America's national parks preserve our most sacred natural spaces, such as Yosemite and the Grand Canyon, as well as important pieces of our national history such as the battlefields at Gettysburg. Construction of the first phase of the Pennsylvania memorial is scheduled to be completed in time for a dedication ceremony on the 10th anniversary of the 2001 attacks. The Flight 93 memorial will be the only Sept. 11 site designated as a national park, which means that every citizen will be a part owner and steward of this monument. Since Sept. 11, tremendous work has been done to create this 2,220-acre park. While the memorial is surely important to those who lost loved ones that day, its meaning for the rest of us cannot be understated.
Flight 93 is sometimes eclipsed in our memories of that dark day by the images of the twin towers falling or the dark smoke billowing from the Pentagon.
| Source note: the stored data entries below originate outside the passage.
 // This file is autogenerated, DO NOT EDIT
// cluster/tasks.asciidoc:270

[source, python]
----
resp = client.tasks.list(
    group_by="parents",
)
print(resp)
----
That there are no images of the U.S. Capitol or the White House in flames is most likely a testament to the actions of the people on board Flight 93.
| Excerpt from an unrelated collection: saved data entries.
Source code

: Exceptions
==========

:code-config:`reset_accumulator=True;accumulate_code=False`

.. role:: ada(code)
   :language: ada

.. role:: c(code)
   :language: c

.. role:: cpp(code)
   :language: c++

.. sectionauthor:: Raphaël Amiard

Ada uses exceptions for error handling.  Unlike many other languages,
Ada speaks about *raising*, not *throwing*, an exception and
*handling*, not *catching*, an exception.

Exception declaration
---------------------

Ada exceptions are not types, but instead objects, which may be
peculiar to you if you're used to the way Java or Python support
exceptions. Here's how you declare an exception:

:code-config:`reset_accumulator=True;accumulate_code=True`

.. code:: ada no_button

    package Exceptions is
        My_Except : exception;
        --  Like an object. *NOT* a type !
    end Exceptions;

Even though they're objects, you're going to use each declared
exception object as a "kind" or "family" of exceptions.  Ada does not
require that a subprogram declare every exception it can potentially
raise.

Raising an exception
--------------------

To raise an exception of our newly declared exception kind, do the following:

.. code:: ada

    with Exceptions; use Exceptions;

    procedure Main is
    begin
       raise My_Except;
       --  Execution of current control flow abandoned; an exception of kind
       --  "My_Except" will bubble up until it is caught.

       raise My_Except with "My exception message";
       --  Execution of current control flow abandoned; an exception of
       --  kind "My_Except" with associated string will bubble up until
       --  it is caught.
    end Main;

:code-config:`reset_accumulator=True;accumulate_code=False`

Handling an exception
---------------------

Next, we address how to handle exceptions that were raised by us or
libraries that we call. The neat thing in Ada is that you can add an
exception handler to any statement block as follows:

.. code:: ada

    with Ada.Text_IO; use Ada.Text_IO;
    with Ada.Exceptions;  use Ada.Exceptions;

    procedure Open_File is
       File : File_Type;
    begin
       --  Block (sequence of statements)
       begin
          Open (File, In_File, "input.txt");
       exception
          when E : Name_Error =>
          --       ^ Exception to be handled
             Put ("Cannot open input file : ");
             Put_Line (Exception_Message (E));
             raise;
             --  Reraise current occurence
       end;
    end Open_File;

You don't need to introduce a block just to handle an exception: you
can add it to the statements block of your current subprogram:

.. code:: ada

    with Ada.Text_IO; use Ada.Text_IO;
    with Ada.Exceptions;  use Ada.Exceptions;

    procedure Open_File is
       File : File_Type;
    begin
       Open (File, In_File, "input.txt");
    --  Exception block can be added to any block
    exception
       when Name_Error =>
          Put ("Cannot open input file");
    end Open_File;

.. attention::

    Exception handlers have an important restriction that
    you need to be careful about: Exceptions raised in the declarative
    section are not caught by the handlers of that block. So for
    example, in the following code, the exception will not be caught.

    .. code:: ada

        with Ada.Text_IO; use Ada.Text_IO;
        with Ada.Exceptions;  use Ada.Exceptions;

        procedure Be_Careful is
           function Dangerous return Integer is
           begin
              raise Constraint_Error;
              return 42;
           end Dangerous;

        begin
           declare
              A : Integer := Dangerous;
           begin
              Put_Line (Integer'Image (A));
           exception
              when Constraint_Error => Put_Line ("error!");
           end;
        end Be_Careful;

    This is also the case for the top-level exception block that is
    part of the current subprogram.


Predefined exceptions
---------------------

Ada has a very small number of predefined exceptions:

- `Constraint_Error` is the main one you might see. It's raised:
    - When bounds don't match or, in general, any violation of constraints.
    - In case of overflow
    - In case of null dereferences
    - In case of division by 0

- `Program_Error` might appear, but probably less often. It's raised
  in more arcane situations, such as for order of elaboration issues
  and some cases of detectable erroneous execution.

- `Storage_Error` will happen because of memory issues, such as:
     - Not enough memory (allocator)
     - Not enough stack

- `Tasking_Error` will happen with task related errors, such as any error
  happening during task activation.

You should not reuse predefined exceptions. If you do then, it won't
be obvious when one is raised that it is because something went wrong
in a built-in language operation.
That story of ordinary men and women who took extraordinary action is both quintessentially American and worthy of being preserved as part of our national heritage.
When the individual passengers and crew of Flight 93 woke that morning, they did not know that their flight from Newark would take them on a journey that would unite them forever in our national memory.
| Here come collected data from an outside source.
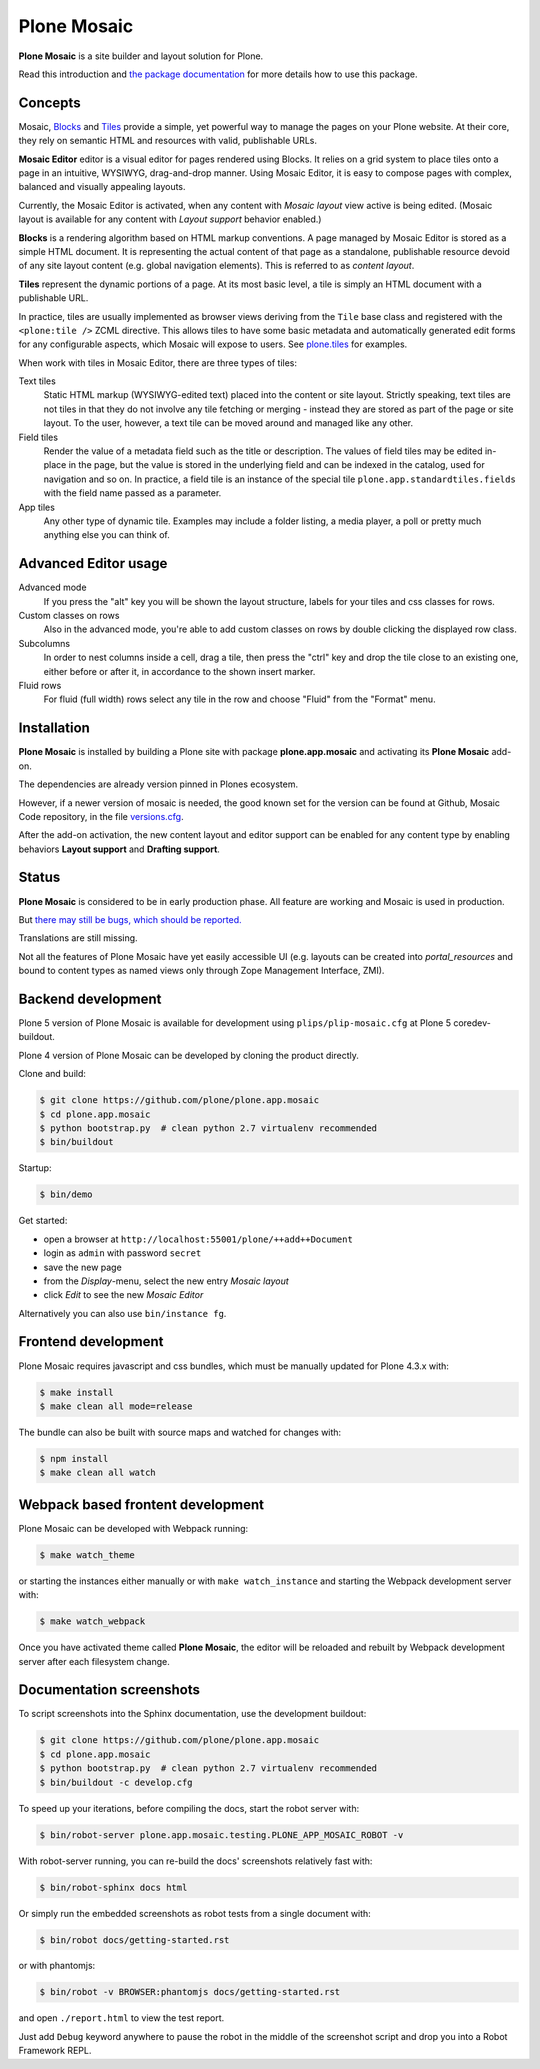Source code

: Plone Mosaic
============

**Plone Mosaic** is a site builder and layout solution for Plone.

Read this introduction and `the package documentation`__ for more details how to use this package.

__  http://plone-app-mosaic.s3-website-us-east-1.amazonaws.com/latest/

.. image:: https://secure.travis-ci.org/plone/plone.app.mosaic.png?branch=master
    :alt: Travis CI badge
    :target: http://travis-ci.org/plone/plone.app.mosaic

.. image:: https://coveralls.io/repos/plone/plone.app.mosaic/badge.png?branch=master
    :alt: Coveralls badge
    :target: https://coveralls.io/r/plone/plone.app.mosaic

..  image:: https://www.herokucdn.com/deploy/button.png
    :target: https://heroku.com/deploy?template=https://github.com/plone/plone.app.mosaic

Concepts
--------

Mosaic, Blocks_ and Tiles_ provide a simple, yet powerful way to manage the pages on your Plone website.
At their core, they rely on semantic HTML and resources with valid, publishable URLs.

**Mosaic Editor** editor is a visual editor for pages rendered using Blocks.
It relies on a grid system to place tiles onto a page in an intuitive, WYSIWYG, drag-and-drop manner.
Using Mosaic Editor, it is easy to compose pages with complex, balanced and visually appealing layouts.

Currently, the Mosaic Editor is activated, when any content with *Mosaic layout* view active is being edited.
(Mosaic layout is available for any content with *Layout support* behavior enabled.)

**Blocks** is a rendering algorithm based on HTML markup conventions.
A page managed by Mosaic Editor is stored as a simple HTML document.
It is representing the actual content of that page as a standalone, publishable resource devoid of any site layout content (e.g. global navigation elements).
This is referred to as *content layout*.

**Tiles** represent the dynamic portions of a page.
At its most basic level, a tile is simply an HTML document with a publishable URL.

In practice, tiles are usually implemented as browser views deriving from the ``Tile`` base class and registered with the ``<plone:tile />`` ZCML directive.
This allows tiles to have some basic metadata and automatically generated edit forms for any configurable aspects, which Mosaic will expose to users.
See `plone.tiles`_ for examples.

When work with tiles in Mosaic Editor, there are three types of tiles:

Text tiles
    Static HTML markup (WYSIWYG-edited text) placed into the content or site layout.
    Strictly speaking, text tiles are not tiles in that they do not involve any tile fetching or merging - instead they are stored as part of the page or site layout.
    To the user, however, a text tile can be moved around and managed like any other.

Field tiles
    Render the value of a metadata field such as the title or description.
    The values of field tiles may be edited in-place in the page,
    but the value is stored in the underlying field and can be indexed in the catalog, used for navigation and so on.
    In practice, a field tile is an instance of the special tile ``plone.app.standardtiles.fields`` with the field name passed as a parameter.

App tiles
    Any other type of dynamic tile. Examples may include a folder listing, a media player, a poll or pretty much anything else you can think of.

..  _Blocks: https://pypi.python.org/pypi/plone.app.blocks
..  _Tiles: https://pypi.python.org/pypi/plone.app.tiles
..  _plone.tiles: https://pypi.python.org/pypi/plone.tiles


Advanced Editor usage
---------------------

Advanced mode
    If you press the "alt" key you will be shown the layout structure, labels for your tiles and css classes for rows.

Custom classes on rows
    Also in the advanced mode, you're able to add custom classes on rows by double clicking the displayed row class.

Subcolumns
    In order to nest columns inside a cell, drag a tile, then press the "ctrl" key and drop the tile close to an existing one, either before or after it, in accordance to the shown insert marker.

Fluid rows
    For fluid (full width) rows select any tile in the row and choose "Fluid" from the "Format" menu.


Installation
------------

**Plone Mosaic** is installed by building a Plone site with package
**plone.app.mosaic** and activating its **Plone Mosaic** add-on.

The dependencies are already version pinned in Plones ecosystem.

However, if a newer version of mosaic is needed,
the good known set for the version can be found at Github, Mosaic Code repository, in the file `versions.cfg <https://github.com/plone/plone.app.mosaic/blob/master/versions.cfg>`_.

After the add-on activation, the new content layout and editor support can be
enabled for any content type by enabling behaviors **Layout support** and
**Drafting support**.


Status
------

**Plone Mosaic** is considered to be in early production phase.
All feature are working and Mosaic is used in production.

But `there may still be bugs, which should be reported.`__

Translations are still missing.

Not all the features of Plone Mosaic have yet easily accessible UI (e.g.
layouts can be created into *portal_resources* and bound to content types as
named views only through Zope Management Interface, ZMI).

__ https://github.com/plone/plone.app.mosaic/milestones/11


Backend development
-------------------

Plone 5 version of Plone Mosaic is available for development using
``plips/plip-mosaic.cfg`` at Plone 5 coredev-buildout.

Plone 4 version of Plone Mosaic can be developed by cloning the product
directly.

Clone and build:

..  code:: bash

    $ git clone https://github.com/plone/plone.app.mosaic
    $ cd plone.app.mosaic
    $ python bootstrap.py  # clean python 2.7 virtualenv recommended
    $ bin/buildout

Startup:

..  code:: bash

    $ bin/demo

Get started:

* open a browser at ``http://localhost:55001/plone/++add++Document``
* login as ``admin`` with password ``secret``
* save the new page
* from the *Display*-menu, select the new entry *Mosaic layout*
* click *Edit* to see the new *Mosaic Editor*

Alternatively you can also use ``bin/instance fg``.

.. For impatient types, there is also an online demo installation available:
   http://plone-app-mosaic.herokuapp.com. It needs about 60 seconds to spin up and
   it will purge all changes after about an hour of non-usage.


Frontend development
--------------------

Plone Mosaic requires javascript and css bundles,
which must be manually updated for Plone 4.3.x with:

.. code:: bash

   $ make install
   $ make clean all mode=release

The bundle can also be built with source maps and watched for changes with:

.. code:: bash

   $ npm install
   $ make clean all watch


Webpack based frontent development
----------------------------------

Plone Mosaic can be developed with Webpack running:

.. code:: bash

   $ make watch_theme

or starting the instances either manually or with ``make watch_instance`` and starting the Webpack development server with:

.. code:: bash

   $ make watch_webpack

Once you have activated theme called **Plone Mosaic**,
the editor will be reloaded and rebuilt by Webpack development server after each filesystem change.


Documentation screenshots
-------------------------

To script screenshots into the Sphinx documentation, use the development buildout:

..  code:: bash

    $ git clone https://github.com/plone/plone.app.mosaic
    $ cd plone.app.mosaic
    $ python bootstrap.py  # clean python 2.7 virtualenv recommended
    $ bin/buildout -c develop.cfg

To speed up your iterations, before compiling the docs, start the robot server with:

..  code:: bash

    $ bin/robot-server plone.app.mosaic.testing.PLONE_APP_MOSAIC_ROBOT -v

With robot-server running, you can re-build the docs' screenshots relatively fast with:

..  code:: bash

    $ bin/robot-sphinx docs html

Or simply run the embedded screenshots as robot tests from a single document with:

..  code:: bash

    $ bin/robot docs/getting-started.rst

or with phantomjs:

..  code:: bash

    $ bin/robot -v BROWSER:phantomjs docs/getting-started.rst

and open ``./report.html`` to view the test report.

Just add ``Debug`` keyword anywhere to pause the robot in the middle of the screenshot script and drop you into a Robot Framework REPL.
But when terrorists took control of their plane, and cellphone calls to family and friends on the ground revealed that their flight was part of a larger plan, these 40 individuals chose to band together, to fight back as one and to put a halt to the terrorists' plans even if it cost them their lives.
The story of Flight 93 is a parable for our times that calls on each of us to be our best selves -- and to value and respect that spark in one another.
These men and women -- young and old; straight and gay; of different racial, religious and political backgrounds -- remind us that the traits and beliefs we all share as Americans are far greater, and far more important, than the petty issues that seem to divide us. Their story calls on each of us, every moment, to engage in the world around us to make things better, rather than to sit idly by.
Creating a national park, a space that stands equal to the great sequoias, the Grand Canyon or the simple grace of the Lincoln Memorial, is no small undertaking. But our nation engages in such developments to help preserve our most important lands and lessons for ourselves and future generations.
We are aware that in these difficult financial times, there is great worry about personal finances, and there are so many worthy causes out there. Yet it is notable that since the Sept. 11 attacks, thousands of people have given large and small gifts to help create the national memorial park at the Flight 93 crash site. So far contributions have equaled about a third of the money needed to complete the memorial. The National Park Foundation and surviving family members are working to raise the remaining funds that are critical to preserving this piece of American history.
Whether by supporting the memorial, getting involved in your community as a volunteer or even helping a neighbor in need, this weekend is a time for all Americans to live the example of the citizens aboard Flight 93.
Tom Ridge, a Republican and former secretary of homeland security, was governor of Pennsylvania from 1995 to 2001. Ed Rendell, a Democrat, is governor of Pennsylvania.